Developments in the diagnostic procedures for von Willebrand disease

Von Willebrand disease (VWD) is the most common inherited bleeding disorder but its diagnosis can be challenging due to the heterogeneity of the disease. VWD is mainly associated with mild mucocutaneous bleeding, although there are more severe phenotypes with bleeding from the gastrointestinal tract or even the joints. Also, surgical interventions and trauma may lead to critical bleeding events. These bleeding episodes are all related to quantitative or qualitative defects of von Willebrand factor (VWF), a multimeric glycoprotein produced by endothelial cells and megakaryocytes, which mediates platelet adhesion and aggregation and binds factor VIII (FVIII) in the circulation. This review describes the diagnostic procedures required for correct diagnosis. Accurate diagnosis and classification is required for proper treatment and counseling.
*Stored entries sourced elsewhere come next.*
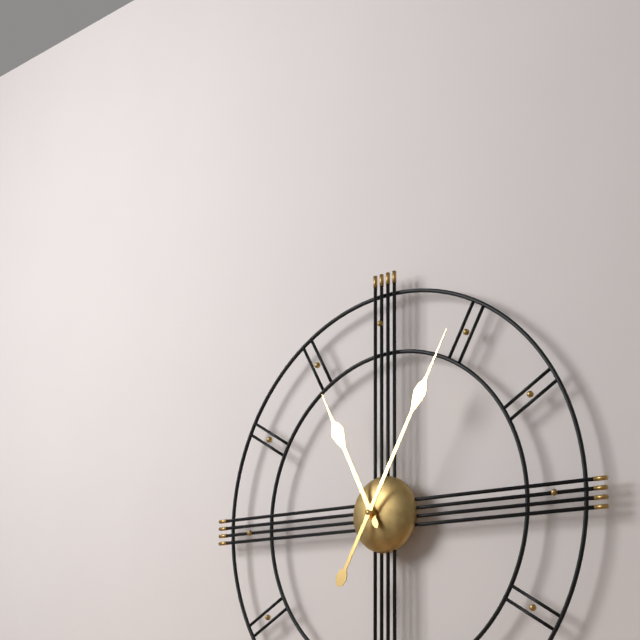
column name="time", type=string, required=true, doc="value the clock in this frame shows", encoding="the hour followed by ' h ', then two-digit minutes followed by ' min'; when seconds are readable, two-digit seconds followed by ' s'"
11 h 05 min
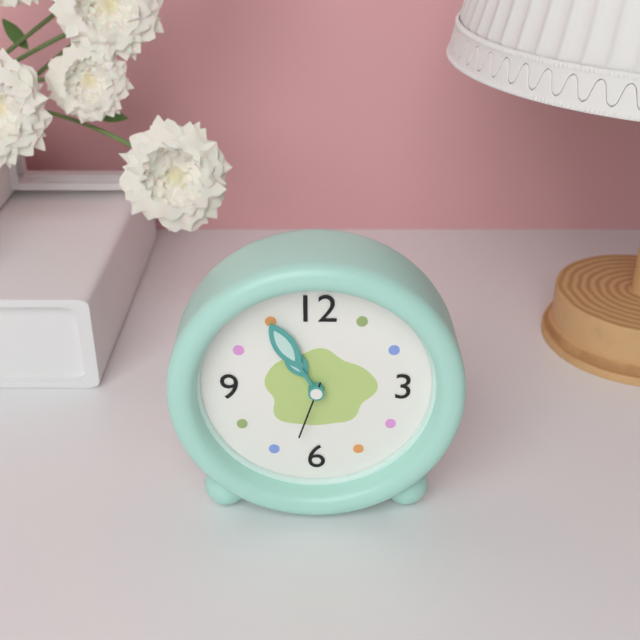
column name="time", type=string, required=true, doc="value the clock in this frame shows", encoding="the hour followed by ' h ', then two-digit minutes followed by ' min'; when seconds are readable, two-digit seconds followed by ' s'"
10 h 55 min 33 s
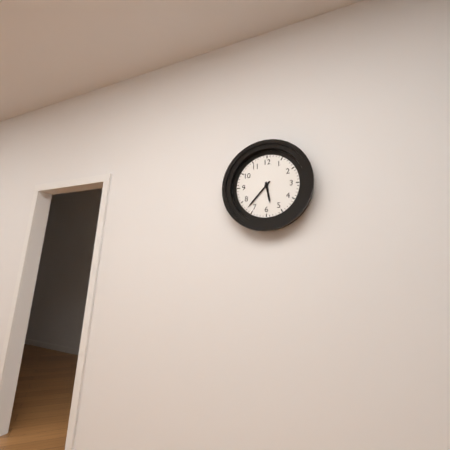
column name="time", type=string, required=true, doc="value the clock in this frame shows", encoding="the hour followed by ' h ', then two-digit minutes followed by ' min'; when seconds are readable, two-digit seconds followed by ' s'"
5 h 37 min
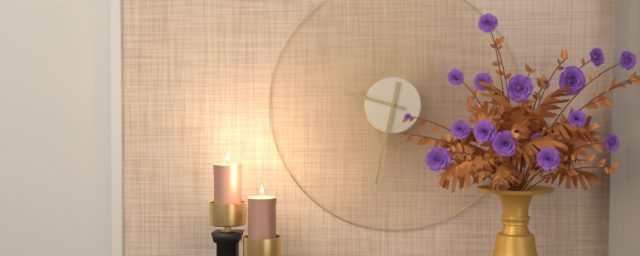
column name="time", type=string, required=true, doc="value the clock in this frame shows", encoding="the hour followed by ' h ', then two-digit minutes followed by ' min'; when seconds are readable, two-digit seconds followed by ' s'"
9 h 32 min
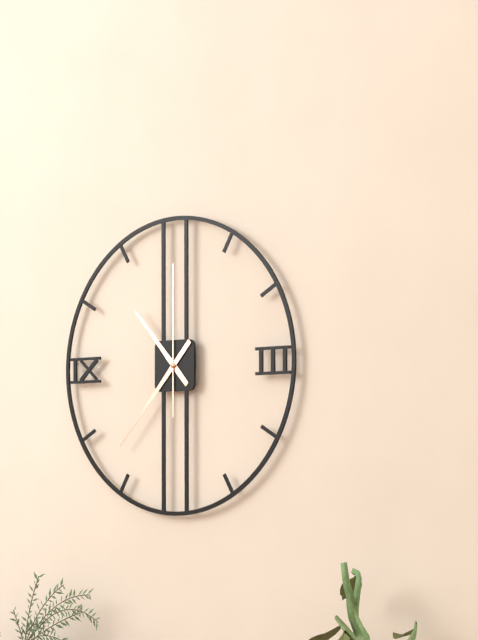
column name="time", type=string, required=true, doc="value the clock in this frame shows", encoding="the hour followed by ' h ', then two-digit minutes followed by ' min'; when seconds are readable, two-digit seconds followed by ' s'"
10 h 37 min 00 s
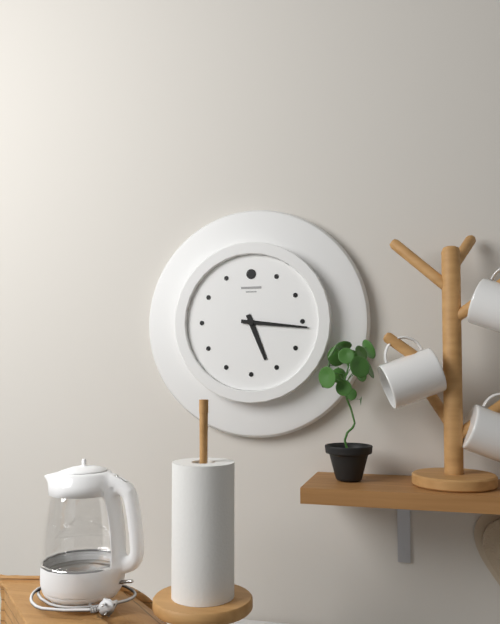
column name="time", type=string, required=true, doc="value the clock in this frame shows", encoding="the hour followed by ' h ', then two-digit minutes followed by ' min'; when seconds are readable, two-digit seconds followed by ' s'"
5 h 16 min
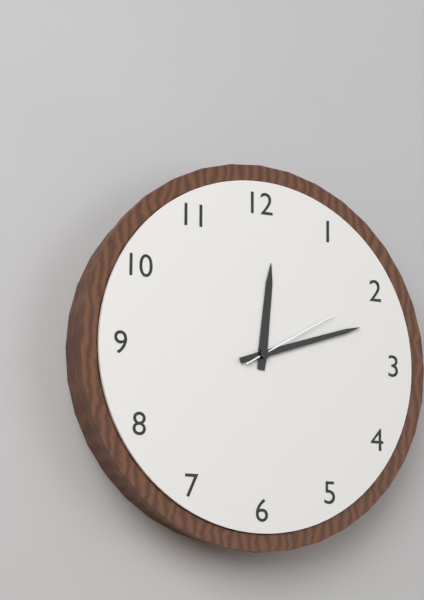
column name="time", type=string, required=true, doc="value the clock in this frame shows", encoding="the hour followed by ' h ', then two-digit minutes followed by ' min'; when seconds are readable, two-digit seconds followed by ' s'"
12 h 12 min 10 s
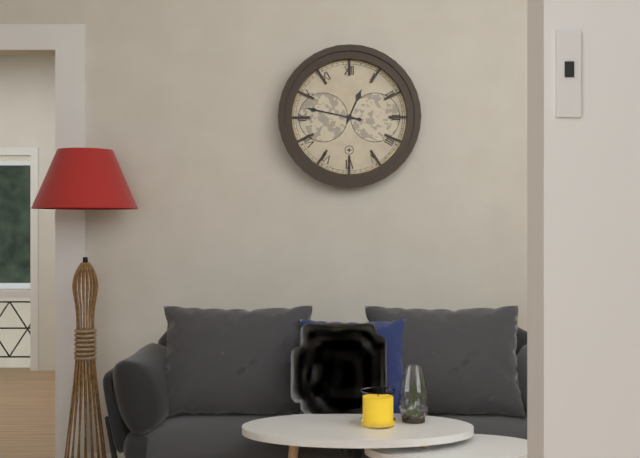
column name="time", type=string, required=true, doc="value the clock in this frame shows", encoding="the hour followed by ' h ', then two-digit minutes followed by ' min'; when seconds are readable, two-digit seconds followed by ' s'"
12 h 47 min
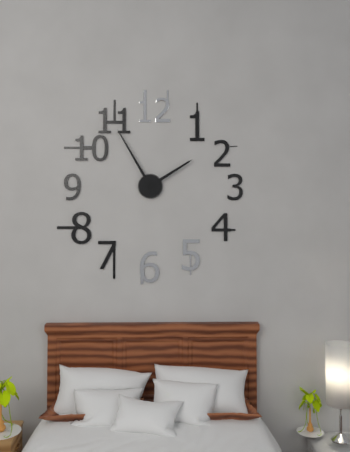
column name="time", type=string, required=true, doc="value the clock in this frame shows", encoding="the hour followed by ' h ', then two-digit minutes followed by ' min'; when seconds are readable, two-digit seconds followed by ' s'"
1 h 55 min
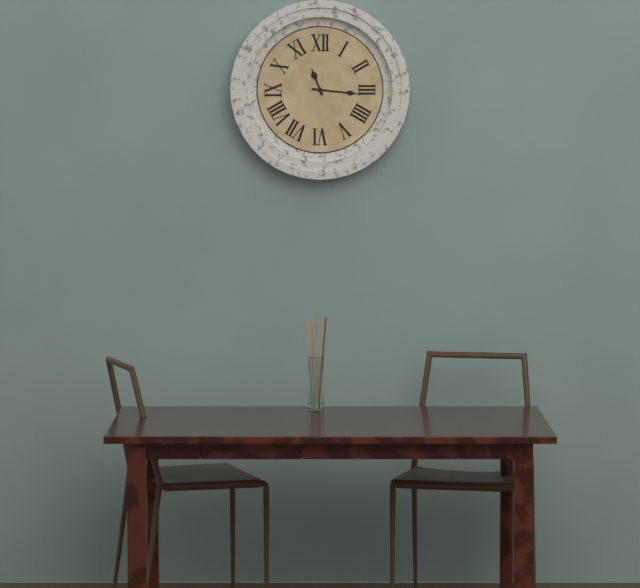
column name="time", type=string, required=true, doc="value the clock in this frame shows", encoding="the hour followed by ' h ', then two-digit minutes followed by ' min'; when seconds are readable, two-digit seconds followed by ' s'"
11 h 16 min
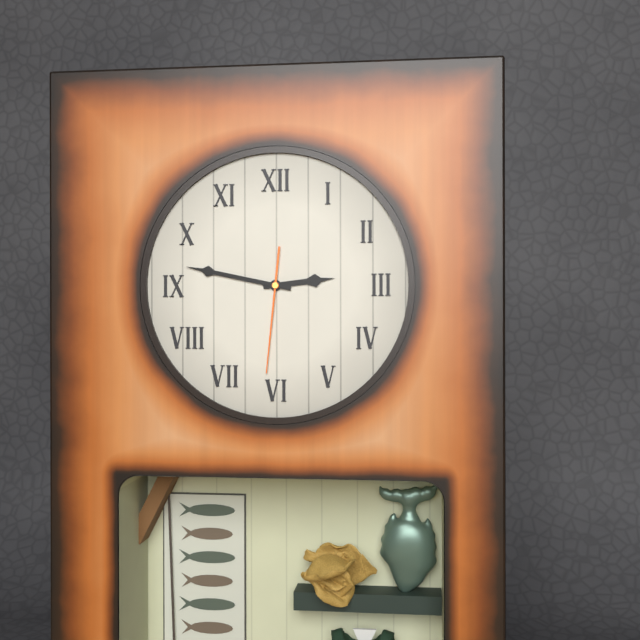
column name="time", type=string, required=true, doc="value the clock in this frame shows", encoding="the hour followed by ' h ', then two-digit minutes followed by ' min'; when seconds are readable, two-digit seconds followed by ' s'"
2 h 47 min 31 s
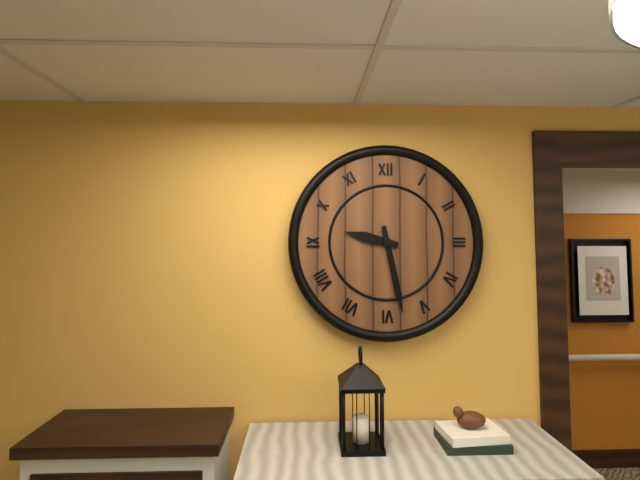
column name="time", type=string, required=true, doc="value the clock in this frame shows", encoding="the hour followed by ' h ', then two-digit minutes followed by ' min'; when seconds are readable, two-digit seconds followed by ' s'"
9 h 28 min
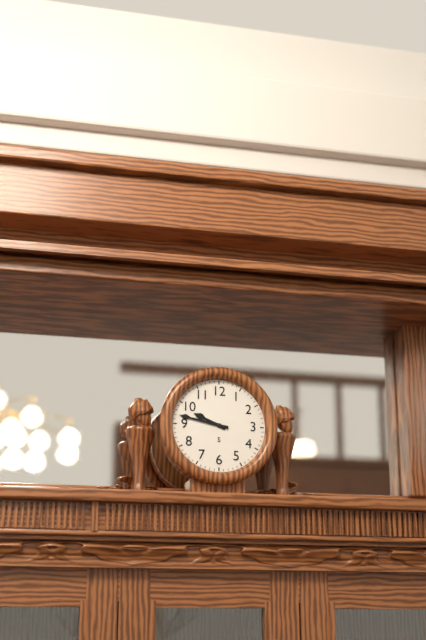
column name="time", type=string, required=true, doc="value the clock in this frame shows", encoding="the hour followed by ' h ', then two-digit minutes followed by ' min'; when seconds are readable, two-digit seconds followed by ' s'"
9 h 47 min
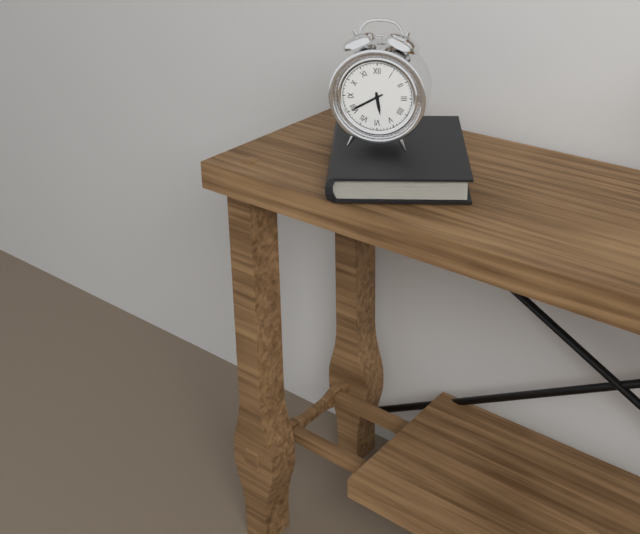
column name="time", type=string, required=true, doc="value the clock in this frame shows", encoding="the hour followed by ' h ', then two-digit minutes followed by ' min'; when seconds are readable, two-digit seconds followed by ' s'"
5 h 40 min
Assessment of bleeding starts with the medical history. After a positive bleeding or family history, subsequent laboratory investigations will start with a panel of standard screening tests for hemostatic defects. Patients suspected of having VWD will be tested for plasma VWF antigen levels, the ability of VWF to bind platelets and FVIII activity. When VWD is confirmed, a set of subtyping tests can classify the patients as VWD types 1, 2 (A, B, M or N) or 3. The performance of some additional assays and analyses, such as VWF propeptide measurement or genetic analysis, may help in identifying the pathological mechanism behind certain defects or can guide in the choice of treatment.